Vitamin B12 helps make red blood cells, supports healthy brain function, gives you an energy boost, and may even help keep your eyesight sharp.

How much should you get

The FDA recommends that adults and children ages 4 and older get 2.4 mcg of vitamin B12 per day.

Foods with vitamin B12

Food Portions Micrograms per serving
Beef liver 3 oz 70.7
Clams 3 oz 17
Fortified nutritional yeast 1 serving (per serving size on label) From 8.3 to 24 (depending on the brand)
Atlantic salmon 3 oz 2.6
Light canned tuna 3 oz 2.5
Ground beef 3 oz 2.4
2% milk 1 cup 1.3
Yogurt 6 oz 1
Fortified breakfast cereals 1 serving (per serving size on label) 0.6
Cheddar cheese 1 1/2 oz 0.5
Egg 1 large egg 0.5

How water soluble vitamins work

Water-soluble vitamins dissolve in water. This means that the water in your body absorbs these vitamins in order to use them.

Unlike fat-soluble vitamins, water-soluble vitamins are not stored for long in the body.

Water-soluble vitamins move through your system quickly, explains Dr. Goodman. Hence, they need to be replenished frequently.

This means that it is important to eat plenty of foods containing vitamins C and all of the B vitamins on a regular basis. This helps you to make sure you have enough of them circulating in your system.

And because they don’t stay around for long, it’s rare to have too much vitamin C or any of the B-complex vitamins in your system. What isn’t used is simply passed through the kidneys and leaves the body in the urine.

Foods vs supplements

The best advice is to take a food-based approach to getting the nutrients your body needs, rather than relying on supplements.

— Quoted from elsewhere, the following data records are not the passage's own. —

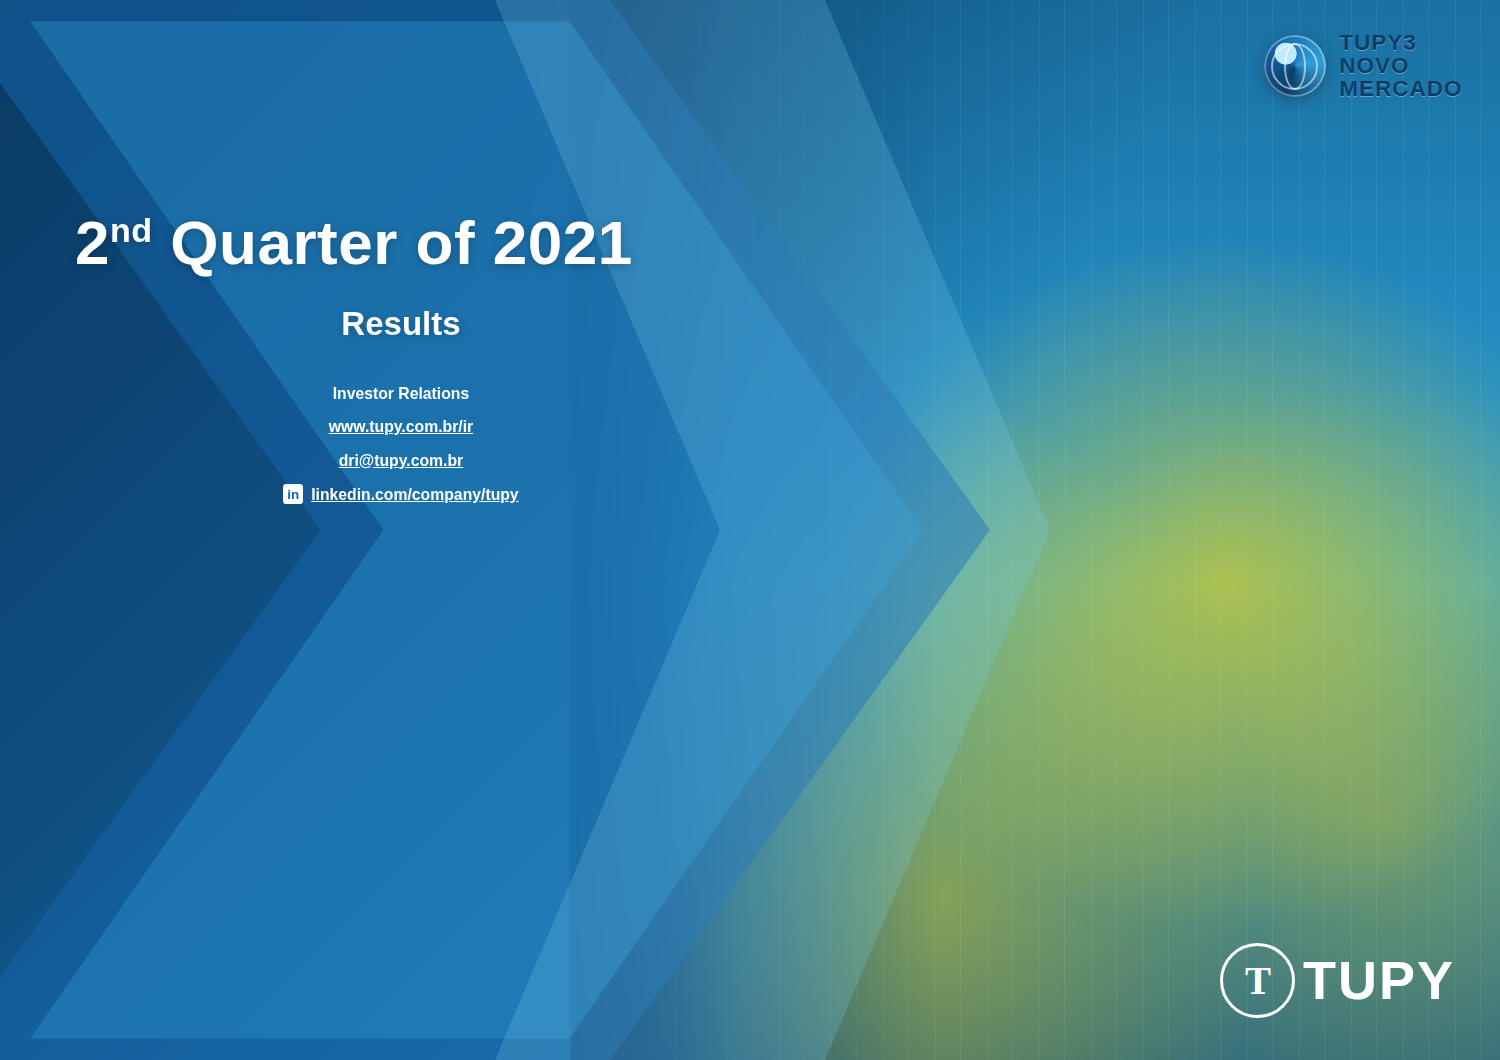TUPY3 NOVO MERCADO
2nd Quarter of 2021
Results
Investor Relations
www.tupy.com.br/ir
dri@tupy.com.br
in linkedin.com/company/tupy
T TUPY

Whole foods have so many compounds that your body uses to stay healthy that supplements can’t replicate as effectively.

But if you choose to take a supplement to make sure you’re getting enough vitamin C or B-complex vitamins, it’s safe for most people to do so, says Dr. Goodman.

That’s because, for most people, your body will get rid of the extra water-soluble vitamins. So, if you’re also getting vitamins from food in your diet, the supplements can mean you’re peeing out a lot of what you’re ingesting. (Money literally down the toilet).

If you’re concerned that you aren’t getting enough water-soluble vitamins in your diet, talk to a healthcare professional, such as a primary care physician or dietitian, about your intake and their advice.